Tanto el Coronel Parker como Henry encontraron amigos a medida que íbamos avanzando por el local y se detuvieron a conversar. Sir Philip y yo nos sentamos y ordenamos champaña.

—Hábleme. Quiero saber cuáles su opinión sobre las cosas —me ordenó él.

Un poco intimidada, pero sumisa, comencé a hablarle de mi estancia en Londres. El, sin mirarme, dibujaba garabatos sin sentido sobre el mantel con un cerillo apagado.

Lo observé… y de pronto, al advertir que él se limitaba a escuchar mi voz, y que no prestaba atención a lo que estaba diciendo, me detuve. Al instante, él dijo:

—¡Vamos, cuénteme!

—No me está escuchando —le dije.

—La escucho —replicó él pausadamente—. La estoy escuchando con más interés del que supone.

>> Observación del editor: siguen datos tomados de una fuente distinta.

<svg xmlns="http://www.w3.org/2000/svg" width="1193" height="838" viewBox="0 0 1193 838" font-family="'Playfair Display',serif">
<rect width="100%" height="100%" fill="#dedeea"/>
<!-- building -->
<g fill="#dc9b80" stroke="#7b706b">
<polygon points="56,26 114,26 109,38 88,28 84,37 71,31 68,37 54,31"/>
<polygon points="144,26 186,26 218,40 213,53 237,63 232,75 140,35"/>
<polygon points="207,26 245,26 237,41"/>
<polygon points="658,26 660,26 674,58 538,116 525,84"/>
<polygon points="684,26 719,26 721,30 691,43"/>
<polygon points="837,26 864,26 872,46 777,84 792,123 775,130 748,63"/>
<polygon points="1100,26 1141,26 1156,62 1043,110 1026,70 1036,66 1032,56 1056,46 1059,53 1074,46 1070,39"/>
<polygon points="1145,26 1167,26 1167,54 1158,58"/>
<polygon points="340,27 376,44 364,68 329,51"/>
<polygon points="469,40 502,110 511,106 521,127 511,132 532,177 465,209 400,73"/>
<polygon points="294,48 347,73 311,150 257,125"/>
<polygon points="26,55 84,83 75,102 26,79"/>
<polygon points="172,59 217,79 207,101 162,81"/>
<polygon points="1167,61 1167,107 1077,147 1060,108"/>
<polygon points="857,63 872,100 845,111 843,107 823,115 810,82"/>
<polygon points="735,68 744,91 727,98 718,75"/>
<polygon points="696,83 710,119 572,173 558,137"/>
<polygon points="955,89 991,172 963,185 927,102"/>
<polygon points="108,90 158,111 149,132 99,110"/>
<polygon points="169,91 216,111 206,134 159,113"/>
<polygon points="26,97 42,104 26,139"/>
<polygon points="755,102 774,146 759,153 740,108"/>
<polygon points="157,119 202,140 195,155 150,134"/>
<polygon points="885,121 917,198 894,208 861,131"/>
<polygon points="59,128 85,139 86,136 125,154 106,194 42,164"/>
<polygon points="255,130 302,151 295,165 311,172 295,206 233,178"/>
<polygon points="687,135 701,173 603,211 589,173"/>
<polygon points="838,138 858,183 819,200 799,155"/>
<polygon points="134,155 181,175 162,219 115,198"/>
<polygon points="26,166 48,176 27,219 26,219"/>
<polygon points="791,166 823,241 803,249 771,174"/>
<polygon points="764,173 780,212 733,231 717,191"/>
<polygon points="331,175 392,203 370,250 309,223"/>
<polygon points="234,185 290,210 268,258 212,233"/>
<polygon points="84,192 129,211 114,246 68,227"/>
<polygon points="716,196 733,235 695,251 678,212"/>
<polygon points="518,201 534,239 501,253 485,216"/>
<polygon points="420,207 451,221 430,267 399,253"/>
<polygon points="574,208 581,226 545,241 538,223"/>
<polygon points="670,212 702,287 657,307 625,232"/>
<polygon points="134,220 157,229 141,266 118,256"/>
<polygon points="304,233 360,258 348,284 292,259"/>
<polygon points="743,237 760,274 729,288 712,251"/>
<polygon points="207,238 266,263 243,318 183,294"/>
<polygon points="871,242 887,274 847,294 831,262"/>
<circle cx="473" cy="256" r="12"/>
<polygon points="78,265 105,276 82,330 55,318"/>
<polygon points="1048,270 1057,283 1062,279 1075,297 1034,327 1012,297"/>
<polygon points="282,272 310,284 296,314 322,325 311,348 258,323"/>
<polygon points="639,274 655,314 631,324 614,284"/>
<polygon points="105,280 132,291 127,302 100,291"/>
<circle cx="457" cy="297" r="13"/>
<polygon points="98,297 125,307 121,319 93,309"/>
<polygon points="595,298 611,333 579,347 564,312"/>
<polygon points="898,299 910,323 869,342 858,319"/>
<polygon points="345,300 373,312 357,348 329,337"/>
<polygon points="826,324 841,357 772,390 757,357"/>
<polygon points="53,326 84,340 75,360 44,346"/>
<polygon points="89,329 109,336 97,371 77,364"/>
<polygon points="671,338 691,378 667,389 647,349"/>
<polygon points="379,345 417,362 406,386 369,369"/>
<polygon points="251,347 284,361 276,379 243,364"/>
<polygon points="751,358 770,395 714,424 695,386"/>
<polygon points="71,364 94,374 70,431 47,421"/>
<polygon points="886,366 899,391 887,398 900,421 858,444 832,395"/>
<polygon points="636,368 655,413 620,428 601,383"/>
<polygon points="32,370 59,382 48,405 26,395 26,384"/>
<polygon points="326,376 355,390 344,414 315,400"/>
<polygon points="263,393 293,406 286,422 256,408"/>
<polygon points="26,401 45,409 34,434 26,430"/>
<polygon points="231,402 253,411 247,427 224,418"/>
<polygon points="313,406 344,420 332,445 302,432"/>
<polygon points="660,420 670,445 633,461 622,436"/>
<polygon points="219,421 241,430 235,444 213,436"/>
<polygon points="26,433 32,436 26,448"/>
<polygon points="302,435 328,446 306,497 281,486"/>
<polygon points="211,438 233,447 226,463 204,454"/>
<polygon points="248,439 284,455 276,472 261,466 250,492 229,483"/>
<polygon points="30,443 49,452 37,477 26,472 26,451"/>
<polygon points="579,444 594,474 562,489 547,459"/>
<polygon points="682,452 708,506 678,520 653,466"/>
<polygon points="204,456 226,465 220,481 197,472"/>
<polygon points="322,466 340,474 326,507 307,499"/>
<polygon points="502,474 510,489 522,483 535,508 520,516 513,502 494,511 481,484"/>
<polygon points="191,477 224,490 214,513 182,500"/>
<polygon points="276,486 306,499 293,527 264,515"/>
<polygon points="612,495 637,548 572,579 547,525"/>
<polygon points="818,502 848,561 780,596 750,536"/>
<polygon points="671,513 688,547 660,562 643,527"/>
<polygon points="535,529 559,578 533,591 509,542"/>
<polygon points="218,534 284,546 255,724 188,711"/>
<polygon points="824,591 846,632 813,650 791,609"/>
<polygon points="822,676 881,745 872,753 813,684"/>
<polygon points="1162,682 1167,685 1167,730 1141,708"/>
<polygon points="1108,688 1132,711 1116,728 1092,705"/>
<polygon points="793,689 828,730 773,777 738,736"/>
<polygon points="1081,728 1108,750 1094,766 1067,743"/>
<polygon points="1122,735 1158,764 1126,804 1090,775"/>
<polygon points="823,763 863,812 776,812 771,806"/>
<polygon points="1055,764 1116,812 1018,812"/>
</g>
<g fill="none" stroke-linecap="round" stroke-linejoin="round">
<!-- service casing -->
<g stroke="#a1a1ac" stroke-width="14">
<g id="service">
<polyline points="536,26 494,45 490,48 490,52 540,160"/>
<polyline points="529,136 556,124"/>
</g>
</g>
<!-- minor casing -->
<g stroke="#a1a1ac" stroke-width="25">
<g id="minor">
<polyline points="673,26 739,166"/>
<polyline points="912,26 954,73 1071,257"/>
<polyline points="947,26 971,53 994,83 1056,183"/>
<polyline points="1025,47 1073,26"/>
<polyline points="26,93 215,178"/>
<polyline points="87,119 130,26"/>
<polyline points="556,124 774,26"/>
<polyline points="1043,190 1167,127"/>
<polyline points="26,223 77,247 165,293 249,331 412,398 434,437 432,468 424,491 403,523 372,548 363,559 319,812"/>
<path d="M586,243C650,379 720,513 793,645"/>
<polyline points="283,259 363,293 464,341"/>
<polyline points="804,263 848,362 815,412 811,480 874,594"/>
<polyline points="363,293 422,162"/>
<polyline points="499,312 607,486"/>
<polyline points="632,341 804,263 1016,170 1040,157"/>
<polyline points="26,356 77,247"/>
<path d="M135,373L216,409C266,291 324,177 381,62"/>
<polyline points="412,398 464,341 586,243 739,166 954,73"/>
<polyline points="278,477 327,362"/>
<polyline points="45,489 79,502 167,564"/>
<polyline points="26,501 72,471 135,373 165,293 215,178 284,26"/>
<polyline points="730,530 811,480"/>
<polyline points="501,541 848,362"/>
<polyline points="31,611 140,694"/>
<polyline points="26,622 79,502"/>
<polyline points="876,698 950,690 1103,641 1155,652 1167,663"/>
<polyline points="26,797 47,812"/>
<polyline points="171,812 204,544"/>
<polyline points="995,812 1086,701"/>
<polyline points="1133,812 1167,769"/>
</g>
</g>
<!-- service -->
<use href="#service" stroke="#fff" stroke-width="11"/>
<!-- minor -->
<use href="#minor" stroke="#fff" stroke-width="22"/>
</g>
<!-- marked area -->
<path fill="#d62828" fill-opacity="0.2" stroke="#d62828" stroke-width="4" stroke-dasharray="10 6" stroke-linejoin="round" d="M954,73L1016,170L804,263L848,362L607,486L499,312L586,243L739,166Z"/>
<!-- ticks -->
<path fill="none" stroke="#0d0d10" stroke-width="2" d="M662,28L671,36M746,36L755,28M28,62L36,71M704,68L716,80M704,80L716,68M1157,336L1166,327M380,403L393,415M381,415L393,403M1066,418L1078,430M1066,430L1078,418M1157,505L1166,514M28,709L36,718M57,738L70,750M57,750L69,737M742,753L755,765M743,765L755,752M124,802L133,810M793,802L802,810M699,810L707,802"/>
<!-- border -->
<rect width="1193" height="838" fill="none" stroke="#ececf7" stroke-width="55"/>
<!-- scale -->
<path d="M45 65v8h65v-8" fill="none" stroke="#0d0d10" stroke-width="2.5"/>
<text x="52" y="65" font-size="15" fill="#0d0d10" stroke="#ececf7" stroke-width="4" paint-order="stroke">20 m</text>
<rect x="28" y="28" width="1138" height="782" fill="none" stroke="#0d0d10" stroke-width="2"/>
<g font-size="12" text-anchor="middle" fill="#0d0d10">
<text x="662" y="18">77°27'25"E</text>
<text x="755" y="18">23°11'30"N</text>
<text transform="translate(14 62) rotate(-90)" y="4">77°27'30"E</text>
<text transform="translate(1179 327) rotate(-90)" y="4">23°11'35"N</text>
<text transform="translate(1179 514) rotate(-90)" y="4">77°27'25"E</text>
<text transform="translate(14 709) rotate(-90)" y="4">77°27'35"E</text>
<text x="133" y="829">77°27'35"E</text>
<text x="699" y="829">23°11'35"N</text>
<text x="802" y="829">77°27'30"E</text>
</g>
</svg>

—Pero no presta atención a mis palabras —repuse.

El me miró admirado y dijo:

—Usted no es tonta, ¿sabe? En realidad… —dijo, pero vaciló.

—Yo le recuerdo a alguien —proseguí.

—¿Por qué lo dice? —preguntó sobresaltado—. Pero explíquese ahora por qué me dijo aquella frase en la Cámara de los Comunes el otro día.

No quería responderle. No tenía explicación alguna qué darle. Miré a mi alrededor inquieta y, aliviada, vi que Henry y el Coronel Parker se acercaban por entre las mesas hacia nosotros.